WRITTEN EXERCISE A: Write out, without alteration, the lines of the records from the line containing "scientific name: Polygonia c-album" up to and including the last line of the records.

SELECTED TEXT:
>>>>
In accordance with this second aspect of the invention,
installation of the floating production unit can be achieved with
less difficulty and cost, and allows for the use of smaller and
lighter construction equipment and systems. The FPU can be
constructed at coastal facilities near to the installation site and
towed in more than one part to the offshore site, where it can be
installed without needing heavy lifting equipment such as floating
cranes. An advantage of such a method of installation is not only
that it can be achieved cheaply, but in less developed parts of the
world without the complex infrastructure required to build the
larger type of floating systems. Ultimately, this allows for the
exploration and production of offshore oil fields which without the
use of the present invention would not be economically viable.
Various further aspects and features of the present technique are
defined in the appended claims, which include a floating production
unit and a method of installing the floating production unit.
The foregoing paragraphs have been provided by way of general
introduction, and are not intended to limit the scope of the
following claims. The described embodiments, together with further
advantages, will be best understood by reference to the following
detailed description taken in conjunction with the accompanying
drawings.
<<<<
WRITTEN EXERCISE B: Reproduce the passage on the floating production unit verbatim, from "In accordance with" up to and including "be economically viable.".

ITEMS:
>>>>
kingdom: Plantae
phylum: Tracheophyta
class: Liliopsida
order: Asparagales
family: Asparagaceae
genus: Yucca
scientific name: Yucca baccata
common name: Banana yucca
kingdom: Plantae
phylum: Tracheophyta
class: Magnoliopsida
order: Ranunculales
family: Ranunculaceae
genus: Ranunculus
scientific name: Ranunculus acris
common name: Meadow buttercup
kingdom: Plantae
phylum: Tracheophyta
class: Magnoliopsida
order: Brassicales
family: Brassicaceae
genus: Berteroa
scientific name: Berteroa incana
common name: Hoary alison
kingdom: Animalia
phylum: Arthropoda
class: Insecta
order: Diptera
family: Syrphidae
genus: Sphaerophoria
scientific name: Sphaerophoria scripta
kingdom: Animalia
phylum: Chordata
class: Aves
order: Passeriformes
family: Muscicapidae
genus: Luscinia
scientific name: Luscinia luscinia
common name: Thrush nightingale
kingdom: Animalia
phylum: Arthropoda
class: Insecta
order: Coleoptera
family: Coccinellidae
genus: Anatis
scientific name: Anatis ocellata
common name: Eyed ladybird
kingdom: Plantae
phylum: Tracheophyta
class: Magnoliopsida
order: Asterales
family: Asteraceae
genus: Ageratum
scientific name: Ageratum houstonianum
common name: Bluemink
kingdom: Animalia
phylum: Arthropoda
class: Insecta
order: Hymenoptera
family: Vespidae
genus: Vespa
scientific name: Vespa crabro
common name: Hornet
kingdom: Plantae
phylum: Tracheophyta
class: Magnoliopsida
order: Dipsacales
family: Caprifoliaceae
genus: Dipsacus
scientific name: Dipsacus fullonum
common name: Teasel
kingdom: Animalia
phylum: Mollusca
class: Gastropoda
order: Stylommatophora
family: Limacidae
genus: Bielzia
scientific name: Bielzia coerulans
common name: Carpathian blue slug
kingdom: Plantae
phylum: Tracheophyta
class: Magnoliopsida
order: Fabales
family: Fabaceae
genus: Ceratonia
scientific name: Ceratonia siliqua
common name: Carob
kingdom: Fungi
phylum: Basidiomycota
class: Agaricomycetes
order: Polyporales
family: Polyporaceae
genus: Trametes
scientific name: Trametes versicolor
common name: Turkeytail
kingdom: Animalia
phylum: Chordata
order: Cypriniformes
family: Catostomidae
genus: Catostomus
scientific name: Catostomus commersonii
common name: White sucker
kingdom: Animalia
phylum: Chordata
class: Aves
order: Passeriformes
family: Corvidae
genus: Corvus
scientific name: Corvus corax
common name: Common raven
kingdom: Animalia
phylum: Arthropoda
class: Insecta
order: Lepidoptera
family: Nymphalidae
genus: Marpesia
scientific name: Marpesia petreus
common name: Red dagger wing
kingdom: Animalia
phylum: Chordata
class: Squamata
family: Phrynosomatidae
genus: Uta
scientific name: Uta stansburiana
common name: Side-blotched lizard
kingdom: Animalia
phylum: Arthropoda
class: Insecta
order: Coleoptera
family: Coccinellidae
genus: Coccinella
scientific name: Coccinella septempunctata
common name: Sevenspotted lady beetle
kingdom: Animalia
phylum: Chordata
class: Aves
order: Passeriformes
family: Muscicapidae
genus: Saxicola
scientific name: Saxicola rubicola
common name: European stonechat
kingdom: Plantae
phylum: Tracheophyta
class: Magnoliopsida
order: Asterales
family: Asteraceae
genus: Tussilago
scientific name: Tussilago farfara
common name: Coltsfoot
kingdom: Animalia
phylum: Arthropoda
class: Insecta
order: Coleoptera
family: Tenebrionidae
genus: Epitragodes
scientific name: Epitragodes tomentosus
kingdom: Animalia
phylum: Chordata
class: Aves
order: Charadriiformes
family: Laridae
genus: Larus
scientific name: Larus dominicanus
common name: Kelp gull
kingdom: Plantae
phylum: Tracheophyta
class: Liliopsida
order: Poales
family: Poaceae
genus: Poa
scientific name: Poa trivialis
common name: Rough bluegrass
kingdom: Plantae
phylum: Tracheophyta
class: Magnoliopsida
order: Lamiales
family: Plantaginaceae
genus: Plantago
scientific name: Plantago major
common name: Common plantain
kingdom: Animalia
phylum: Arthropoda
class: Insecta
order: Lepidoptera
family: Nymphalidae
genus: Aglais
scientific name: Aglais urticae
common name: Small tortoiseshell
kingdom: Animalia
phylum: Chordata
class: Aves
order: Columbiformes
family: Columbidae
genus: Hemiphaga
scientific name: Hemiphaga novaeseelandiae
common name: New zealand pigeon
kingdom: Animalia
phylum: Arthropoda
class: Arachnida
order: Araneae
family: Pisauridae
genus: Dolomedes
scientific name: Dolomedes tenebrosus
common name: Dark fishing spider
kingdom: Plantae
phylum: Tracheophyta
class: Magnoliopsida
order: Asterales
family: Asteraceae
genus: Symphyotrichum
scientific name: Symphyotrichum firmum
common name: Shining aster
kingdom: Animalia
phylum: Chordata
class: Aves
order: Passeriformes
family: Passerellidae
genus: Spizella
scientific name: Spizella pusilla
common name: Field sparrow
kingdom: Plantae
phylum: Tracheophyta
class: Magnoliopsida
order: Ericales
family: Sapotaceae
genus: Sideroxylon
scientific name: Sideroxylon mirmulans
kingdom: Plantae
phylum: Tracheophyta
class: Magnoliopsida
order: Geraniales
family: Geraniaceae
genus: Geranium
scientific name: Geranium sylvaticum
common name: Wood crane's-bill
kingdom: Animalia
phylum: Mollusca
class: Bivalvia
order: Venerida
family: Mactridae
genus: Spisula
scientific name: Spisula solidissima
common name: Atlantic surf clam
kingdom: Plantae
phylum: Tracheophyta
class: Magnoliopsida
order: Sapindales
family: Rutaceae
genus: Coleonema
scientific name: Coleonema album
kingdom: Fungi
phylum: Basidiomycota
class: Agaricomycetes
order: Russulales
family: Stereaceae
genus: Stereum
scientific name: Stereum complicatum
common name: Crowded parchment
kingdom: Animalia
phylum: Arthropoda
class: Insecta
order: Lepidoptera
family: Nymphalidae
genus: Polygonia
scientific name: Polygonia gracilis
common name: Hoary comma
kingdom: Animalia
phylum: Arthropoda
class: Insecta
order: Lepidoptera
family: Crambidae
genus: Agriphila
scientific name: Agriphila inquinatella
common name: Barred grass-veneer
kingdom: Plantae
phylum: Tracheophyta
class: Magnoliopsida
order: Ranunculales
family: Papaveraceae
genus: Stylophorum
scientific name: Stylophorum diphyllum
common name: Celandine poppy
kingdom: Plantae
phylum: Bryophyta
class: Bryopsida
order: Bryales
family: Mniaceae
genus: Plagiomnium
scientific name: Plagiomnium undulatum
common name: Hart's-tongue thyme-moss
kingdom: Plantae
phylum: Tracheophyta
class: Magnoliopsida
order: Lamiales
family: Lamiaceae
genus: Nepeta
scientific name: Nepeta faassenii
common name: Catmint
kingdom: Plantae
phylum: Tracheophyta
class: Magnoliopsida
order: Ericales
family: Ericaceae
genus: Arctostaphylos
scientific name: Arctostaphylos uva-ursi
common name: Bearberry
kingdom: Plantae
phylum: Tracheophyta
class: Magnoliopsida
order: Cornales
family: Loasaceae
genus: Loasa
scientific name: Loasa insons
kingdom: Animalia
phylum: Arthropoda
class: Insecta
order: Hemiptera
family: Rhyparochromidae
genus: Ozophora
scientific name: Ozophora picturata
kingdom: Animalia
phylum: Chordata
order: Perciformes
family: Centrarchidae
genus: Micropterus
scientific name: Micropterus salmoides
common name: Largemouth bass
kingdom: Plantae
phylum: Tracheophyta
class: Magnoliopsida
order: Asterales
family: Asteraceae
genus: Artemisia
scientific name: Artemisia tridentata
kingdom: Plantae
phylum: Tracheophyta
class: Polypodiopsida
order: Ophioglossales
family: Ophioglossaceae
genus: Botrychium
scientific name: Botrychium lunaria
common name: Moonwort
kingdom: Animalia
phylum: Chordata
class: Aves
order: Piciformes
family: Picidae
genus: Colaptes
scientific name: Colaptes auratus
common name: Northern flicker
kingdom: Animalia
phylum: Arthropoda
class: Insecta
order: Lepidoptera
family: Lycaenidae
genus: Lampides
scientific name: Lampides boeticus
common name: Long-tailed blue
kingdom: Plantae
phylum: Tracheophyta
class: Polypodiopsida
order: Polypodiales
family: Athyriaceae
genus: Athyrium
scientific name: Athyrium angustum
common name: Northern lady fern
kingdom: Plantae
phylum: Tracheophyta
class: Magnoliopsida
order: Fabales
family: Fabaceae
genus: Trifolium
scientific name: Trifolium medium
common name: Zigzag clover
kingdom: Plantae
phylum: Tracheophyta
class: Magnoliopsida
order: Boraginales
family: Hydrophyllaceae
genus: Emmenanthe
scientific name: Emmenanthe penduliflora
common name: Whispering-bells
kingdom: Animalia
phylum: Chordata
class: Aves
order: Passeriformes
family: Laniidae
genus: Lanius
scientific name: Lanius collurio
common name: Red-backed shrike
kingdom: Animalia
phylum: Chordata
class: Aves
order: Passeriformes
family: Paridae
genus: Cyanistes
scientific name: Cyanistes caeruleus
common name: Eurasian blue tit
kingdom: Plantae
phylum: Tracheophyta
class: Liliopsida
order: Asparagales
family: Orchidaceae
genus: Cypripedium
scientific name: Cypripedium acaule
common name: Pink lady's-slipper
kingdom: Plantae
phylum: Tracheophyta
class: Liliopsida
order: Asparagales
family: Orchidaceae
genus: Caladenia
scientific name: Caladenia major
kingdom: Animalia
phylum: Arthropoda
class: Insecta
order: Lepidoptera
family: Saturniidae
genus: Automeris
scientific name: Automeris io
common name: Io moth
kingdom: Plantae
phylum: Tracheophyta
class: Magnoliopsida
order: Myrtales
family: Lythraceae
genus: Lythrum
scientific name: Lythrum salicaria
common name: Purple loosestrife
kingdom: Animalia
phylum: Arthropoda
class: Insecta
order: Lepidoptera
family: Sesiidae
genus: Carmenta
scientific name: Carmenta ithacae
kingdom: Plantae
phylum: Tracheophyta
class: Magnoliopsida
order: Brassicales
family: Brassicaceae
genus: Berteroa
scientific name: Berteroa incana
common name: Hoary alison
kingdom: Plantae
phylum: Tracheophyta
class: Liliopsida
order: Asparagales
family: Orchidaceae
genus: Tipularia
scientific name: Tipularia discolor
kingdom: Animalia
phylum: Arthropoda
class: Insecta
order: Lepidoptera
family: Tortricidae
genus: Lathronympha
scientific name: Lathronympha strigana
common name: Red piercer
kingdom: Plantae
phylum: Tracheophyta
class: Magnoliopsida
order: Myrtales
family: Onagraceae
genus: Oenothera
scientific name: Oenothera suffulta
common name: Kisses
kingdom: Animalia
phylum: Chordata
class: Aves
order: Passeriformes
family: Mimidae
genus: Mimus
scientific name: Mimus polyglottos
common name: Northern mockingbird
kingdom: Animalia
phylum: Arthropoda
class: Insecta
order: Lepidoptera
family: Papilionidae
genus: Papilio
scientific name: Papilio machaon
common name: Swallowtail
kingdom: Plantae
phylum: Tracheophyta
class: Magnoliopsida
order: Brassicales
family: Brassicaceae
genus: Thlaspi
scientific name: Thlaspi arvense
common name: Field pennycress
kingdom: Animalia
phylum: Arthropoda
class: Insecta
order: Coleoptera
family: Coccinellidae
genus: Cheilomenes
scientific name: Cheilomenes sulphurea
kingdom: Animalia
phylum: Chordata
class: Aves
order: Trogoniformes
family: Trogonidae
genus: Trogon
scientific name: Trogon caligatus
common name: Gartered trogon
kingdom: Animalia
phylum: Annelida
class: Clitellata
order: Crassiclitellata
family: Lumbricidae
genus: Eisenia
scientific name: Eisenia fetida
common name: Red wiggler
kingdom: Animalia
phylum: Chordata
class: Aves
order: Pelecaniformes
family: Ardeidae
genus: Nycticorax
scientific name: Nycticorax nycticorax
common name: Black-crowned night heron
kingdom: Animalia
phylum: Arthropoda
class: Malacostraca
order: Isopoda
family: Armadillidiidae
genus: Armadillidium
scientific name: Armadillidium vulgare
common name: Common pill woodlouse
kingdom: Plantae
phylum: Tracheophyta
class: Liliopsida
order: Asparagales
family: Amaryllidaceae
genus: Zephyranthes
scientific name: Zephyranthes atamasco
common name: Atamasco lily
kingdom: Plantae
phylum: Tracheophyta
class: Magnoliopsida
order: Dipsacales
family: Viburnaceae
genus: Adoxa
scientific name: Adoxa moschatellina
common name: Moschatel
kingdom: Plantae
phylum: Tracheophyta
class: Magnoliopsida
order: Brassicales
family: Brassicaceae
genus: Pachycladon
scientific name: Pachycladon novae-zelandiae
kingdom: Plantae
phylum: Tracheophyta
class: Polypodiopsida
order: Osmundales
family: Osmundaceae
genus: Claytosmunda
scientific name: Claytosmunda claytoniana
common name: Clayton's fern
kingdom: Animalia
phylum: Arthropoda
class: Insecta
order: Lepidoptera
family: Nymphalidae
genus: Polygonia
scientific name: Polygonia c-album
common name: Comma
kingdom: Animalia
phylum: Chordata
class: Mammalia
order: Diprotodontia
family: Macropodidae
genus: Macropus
<<<<
FINAL ANSWER A:
scientific name: Polygonia c-album
common name: Comma
kingdom: Animalia
phylum: Chordata
class: Mammalia
order: Diprotodontia
family: Macropodidae
genus: Macropus

FINAL ANSWER B:
In accordance with this second aspect of the invention,
installation of the floating production unit can be achieved with
less difficulty and cost, and allows for the use of smaller and
lighter construction equipment and systems. The FPU can be
constructed at coastal facilities near to the installation site and
towed in more than one part to the offshore site, where it can be
installed without needing heavy lifting equipment such as floating
cranes. An advantage of such a method of installation is not only
that it can be achieved cheaply, but in less developed parts of the
world without the complex infrastructure required to build the
larger type of floating systems. Ultimately, this allows for the
exploration and production of offshore oil fields which without the
use of the present invention would not be economically viable.